TRECHO APRESENTADO |
• • •
Fabiane Espíndola - Eu costumo dizer ‘uma mãe bem cuida bem do seu filho’. A gente fica nessa ideia de que eu preciso me doar ao máximo para o meu bebê estar bem, e ele precisa sempre estar bem. Você está se esgotando por inteira. O que você vai conseguir oferecer para essa criança? Você nunca vai estar na sua melhor versão.  

 

Você sempre vai estar esgotada, sempre vai estar cansada. É lembrar desse cuidado que é mais uma coisa também que para as mães solos: pensar nesses múltiplos papéis. É muito desafiador, mas poder ter esse momento de autocuidado, poder realmente delegar ou, se possível, terceirizar para que você possa ter esse cuidado. Porque senão a gente tá falando da própria doença física, porque às vezes eu não consigo ter um cuidado com o meu corpo, não consigo me alimentar direito; a gente vai pensar na saúde mental, eu estou esgotada, eu começo a ter uma depressão, começo a somatizar. Esse cuidado também é muito importante.  

 

Uma mulher bem, que está se cuidando, tendo um momento para si, com certeza ela vai não só cuidar do filho, mas se sentir muito melhor em todos os seus papéis para conseguir exercer de uma melhor forma. 

 

MidiaNews - A sociedade vê essas mães ainda de forma preconceituosa? A sociedade culpa essa mãe? 

 

Fabiane Espíndola - Eu escuto muito das minhas pacientes um discurso de inadequação, de preconceito, talvez, se a gente pensar no contexto de trabalho. Muitas já perderam oportunidades de serem contratadas na própria entrevista, quando perguntadas se tem filhos e tem parceiro e falam que não. ‘Tenho filhos, mas não tenho parceiro’, ou seja, é só ela. A empresa já fica assim: ‘bom, qualquer coisa que acontecer é só ela, então vai me dar mais dor de cabeça’. Infelizmente isso acontece muito.
• • •
DADOS EM ESTUDO |
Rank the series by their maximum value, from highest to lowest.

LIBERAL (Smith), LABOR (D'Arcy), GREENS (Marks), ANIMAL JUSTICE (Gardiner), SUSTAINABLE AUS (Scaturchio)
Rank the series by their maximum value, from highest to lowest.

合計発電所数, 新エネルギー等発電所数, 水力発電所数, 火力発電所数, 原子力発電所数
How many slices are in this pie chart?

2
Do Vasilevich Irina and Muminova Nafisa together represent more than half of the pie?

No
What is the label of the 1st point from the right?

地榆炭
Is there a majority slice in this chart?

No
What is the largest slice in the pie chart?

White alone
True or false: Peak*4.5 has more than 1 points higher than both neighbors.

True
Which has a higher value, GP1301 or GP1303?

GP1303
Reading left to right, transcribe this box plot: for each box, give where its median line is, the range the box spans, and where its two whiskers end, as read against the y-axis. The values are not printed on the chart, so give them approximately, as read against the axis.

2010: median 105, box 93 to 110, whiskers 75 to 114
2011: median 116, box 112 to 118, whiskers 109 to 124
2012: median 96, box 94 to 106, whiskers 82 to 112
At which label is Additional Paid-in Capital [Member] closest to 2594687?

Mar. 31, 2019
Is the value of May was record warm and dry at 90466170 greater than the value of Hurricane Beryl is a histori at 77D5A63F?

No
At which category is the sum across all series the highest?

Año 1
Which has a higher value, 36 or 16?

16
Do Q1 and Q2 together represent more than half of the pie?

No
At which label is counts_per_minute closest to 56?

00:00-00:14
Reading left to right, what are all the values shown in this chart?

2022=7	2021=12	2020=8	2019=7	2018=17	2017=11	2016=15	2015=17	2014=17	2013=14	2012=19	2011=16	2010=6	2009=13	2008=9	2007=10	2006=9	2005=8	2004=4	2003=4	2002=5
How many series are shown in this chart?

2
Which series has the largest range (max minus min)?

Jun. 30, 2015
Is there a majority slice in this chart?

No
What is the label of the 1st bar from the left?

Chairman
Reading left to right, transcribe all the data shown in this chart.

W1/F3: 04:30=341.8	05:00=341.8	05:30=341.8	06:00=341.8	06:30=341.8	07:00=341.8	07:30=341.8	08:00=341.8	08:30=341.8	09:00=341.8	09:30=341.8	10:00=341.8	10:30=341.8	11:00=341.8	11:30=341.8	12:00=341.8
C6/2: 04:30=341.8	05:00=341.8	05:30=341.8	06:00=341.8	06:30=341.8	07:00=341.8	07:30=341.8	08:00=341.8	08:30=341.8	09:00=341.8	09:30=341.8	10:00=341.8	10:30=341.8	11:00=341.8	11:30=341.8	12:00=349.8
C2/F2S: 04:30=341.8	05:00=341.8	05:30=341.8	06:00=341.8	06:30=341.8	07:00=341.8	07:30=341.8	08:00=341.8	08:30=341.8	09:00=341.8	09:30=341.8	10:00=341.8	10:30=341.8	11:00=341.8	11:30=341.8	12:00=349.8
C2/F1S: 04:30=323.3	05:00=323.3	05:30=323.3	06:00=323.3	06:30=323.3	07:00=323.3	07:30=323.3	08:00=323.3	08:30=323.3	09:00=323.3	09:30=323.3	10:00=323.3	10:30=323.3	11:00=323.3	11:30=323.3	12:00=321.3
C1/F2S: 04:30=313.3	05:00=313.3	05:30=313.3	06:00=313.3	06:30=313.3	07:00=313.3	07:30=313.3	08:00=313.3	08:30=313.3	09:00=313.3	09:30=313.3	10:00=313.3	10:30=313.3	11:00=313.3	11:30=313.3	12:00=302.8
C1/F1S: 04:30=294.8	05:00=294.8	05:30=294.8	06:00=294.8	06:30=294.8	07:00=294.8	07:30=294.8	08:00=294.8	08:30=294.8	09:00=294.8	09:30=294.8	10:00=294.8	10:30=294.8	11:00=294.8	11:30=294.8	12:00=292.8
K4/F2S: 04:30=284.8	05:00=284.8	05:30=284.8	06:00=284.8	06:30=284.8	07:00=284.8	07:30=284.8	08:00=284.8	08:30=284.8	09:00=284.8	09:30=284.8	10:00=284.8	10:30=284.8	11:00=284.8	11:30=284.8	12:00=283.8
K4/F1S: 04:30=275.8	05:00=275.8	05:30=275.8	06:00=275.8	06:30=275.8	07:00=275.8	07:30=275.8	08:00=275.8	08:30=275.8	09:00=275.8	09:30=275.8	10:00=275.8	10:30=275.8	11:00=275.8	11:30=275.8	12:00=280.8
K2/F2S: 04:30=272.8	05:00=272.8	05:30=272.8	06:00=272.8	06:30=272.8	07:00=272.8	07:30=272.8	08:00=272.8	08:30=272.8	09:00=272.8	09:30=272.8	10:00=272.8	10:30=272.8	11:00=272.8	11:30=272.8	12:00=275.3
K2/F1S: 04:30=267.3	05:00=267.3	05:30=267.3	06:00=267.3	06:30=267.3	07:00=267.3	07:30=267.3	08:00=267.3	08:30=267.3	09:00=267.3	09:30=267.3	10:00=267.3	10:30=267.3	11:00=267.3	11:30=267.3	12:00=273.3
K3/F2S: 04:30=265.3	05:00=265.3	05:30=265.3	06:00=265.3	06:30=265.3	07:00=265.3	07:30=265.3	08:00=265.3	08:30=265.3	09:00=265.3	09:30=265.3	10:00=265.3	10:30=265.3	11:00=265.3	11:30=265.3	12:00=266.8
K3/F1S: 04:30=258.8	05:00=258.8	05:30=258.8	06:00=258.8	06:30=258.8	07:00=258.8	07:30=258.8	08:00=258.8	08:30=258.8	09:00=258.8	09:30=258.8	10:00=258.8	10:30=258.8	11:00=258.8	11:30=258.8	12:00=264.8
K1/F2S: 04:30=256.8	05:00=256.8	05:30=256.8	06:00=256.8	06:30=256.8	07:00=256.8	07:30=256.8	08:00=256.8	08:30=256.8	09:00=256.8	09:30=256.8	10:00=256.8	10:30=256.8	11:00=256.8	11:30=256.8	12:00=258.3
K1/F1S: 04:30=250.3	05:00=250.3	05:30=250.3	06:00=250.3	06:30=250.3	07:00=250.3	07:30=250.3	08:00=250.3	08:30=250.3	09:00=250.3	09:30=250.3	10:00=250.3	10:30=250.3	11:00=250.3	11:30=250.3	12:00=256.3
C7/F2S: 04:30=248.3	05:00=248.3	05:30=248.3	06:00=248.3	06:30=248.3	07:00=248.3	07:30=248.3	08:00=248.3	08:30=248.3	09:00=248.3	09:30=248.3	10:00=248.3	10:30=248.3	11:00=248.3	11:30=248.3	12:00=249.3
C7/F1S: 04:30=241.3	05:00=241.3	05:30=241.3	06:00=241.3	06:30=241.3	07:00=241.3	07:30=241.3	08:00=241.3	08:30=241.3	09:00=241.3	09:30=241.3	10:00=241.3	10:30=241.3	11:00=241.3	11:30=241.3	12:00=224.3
• • •
VERIFIQUE SUA COMPREENSÃO |
(1) Indique se cada afirmação abaixo está de acordo com a entrevista sobre mães solo. Responda sim ou não e cite, entre aspas, as palavras da entrevista que justificam a resposta. (a) Segundo a entrevistada, a mãe que se esgota por inteiro nunca estará em sua melhor versão. (b) A entrevistada relata que suas pacientes raramente mencionam preconceito no contexto de trabalho. (c) Para a entrevistada, o autocuidado da mãe deve ser feito sem recorrer a outras pessoas.
(2) Prolongue a entrevista sobre mães solo a partir do ponto em que ela termina.
Os registros constituem um material à parte, sem relação com a entrevista sobre mães solo.

CONJUNTO DE RESPOSTAS |
(1)
(a) Sim: "Você nunca vai estar na sua melhor versão."
(b) Não: "Eu escuto muito das minhas pacientes um discurso de inadequação, de preconceito"
(c) Não: "poder realmente delegar ou, se possível, terceirizar para que você possa ter esse cuidado"

(2)
 

E essa sensação de inadequação mesmo, de ‘poxa, eu não consigo me encaixar nos lugares, eu não consigo fazer algumas coisas porque, realmente, sou só eu’. Tem toda essa sobrecarga, não conseguem achar, até grupos onde vão se encaixar com outras mães na escola, porque pode ter algumas questões, alguns conflitos. 

 

Hoje, a gente tem uma frase que eu não gosto nem um pouco, que é: ‘nasce uma mãe, nasce uma culpa’. Muitas falam sobre essa frase, e já na própria gestação começam a pensar sobre isso. E não é porque você se tornou mãe que você precisa ficar culpada sobre tudo e todas as coisas. A gente precisa ir aos pouquinhos entendendo que novo papel é esse na sua vida, desse ser que está chegando, que também não sabe, não conhece nada. Não dá para a gente carregar uma maternidade inteira se sentindo culpada, porque fica nessa sensação o tempo todo de inadequação, de não conseguir desempenhar essa função. 

 

 

E às vezes as outras pessoas ao redor estão fazendo uma leitura totalmente diferente. O quanto essa mãe está muito dedicada, amorosa. Uma coisa muito importante é validar o seu papel, todo o seu esforço, principalmente quando a gente está falando de uma maternidade solo. Que a gente não tem essas outras pessoas fazendo essas leituras e dizendo isso para você. O quanto é importante realmente poder parar e ‘peraí, deixa eu ver o quanto meu filho está saudável. Está difícil, mas a gente está dando conta do que precisa dar’, não dar conta de tudo, é dentro do que for possível, para a gente ir desmistificando essa ideia de culpa, porque é só mais uma exigência para a mulher.

 

MidiaNews - E qual é o papel do Estado para garantir mais apoio a essas mães? O que ele deveria fazer? 

 

Fabiane Espíndola - Tem muita coisa que a gente poderia pensar, mas pensando em políticas públicas, o suporte seria fundamental aqui para que essas mulheres, pensando principalmente para aquelas que precisam de trabalho e tudo, pensar em jornadas de trabalho que sejam diferentes, pensar nessa assistência integral de médicos, de toda uma rede de terapias, que tanto essa mulher quanto essa criança vão necessitar. A gente poderia pensar em licença, maternidade talvez mais estendida, algum tipo de auxílio, porque a gente está falando de um contexto bem diferente.  

 

Ou até pensar em como seria essa figura paterna que pudesse assumir mais essa responsabilidade. Tem muitos casos de pensão alimentícia, que é o único lugar que muitas vezes esse homem vai ser exigido, e a gente sabe que é algo que funciona, quando ele não paga ele é punido. Mas talvez pensar em outras alternativas para que isso pudesse acontecer até de uma forma mais leve para esses relacionamentos.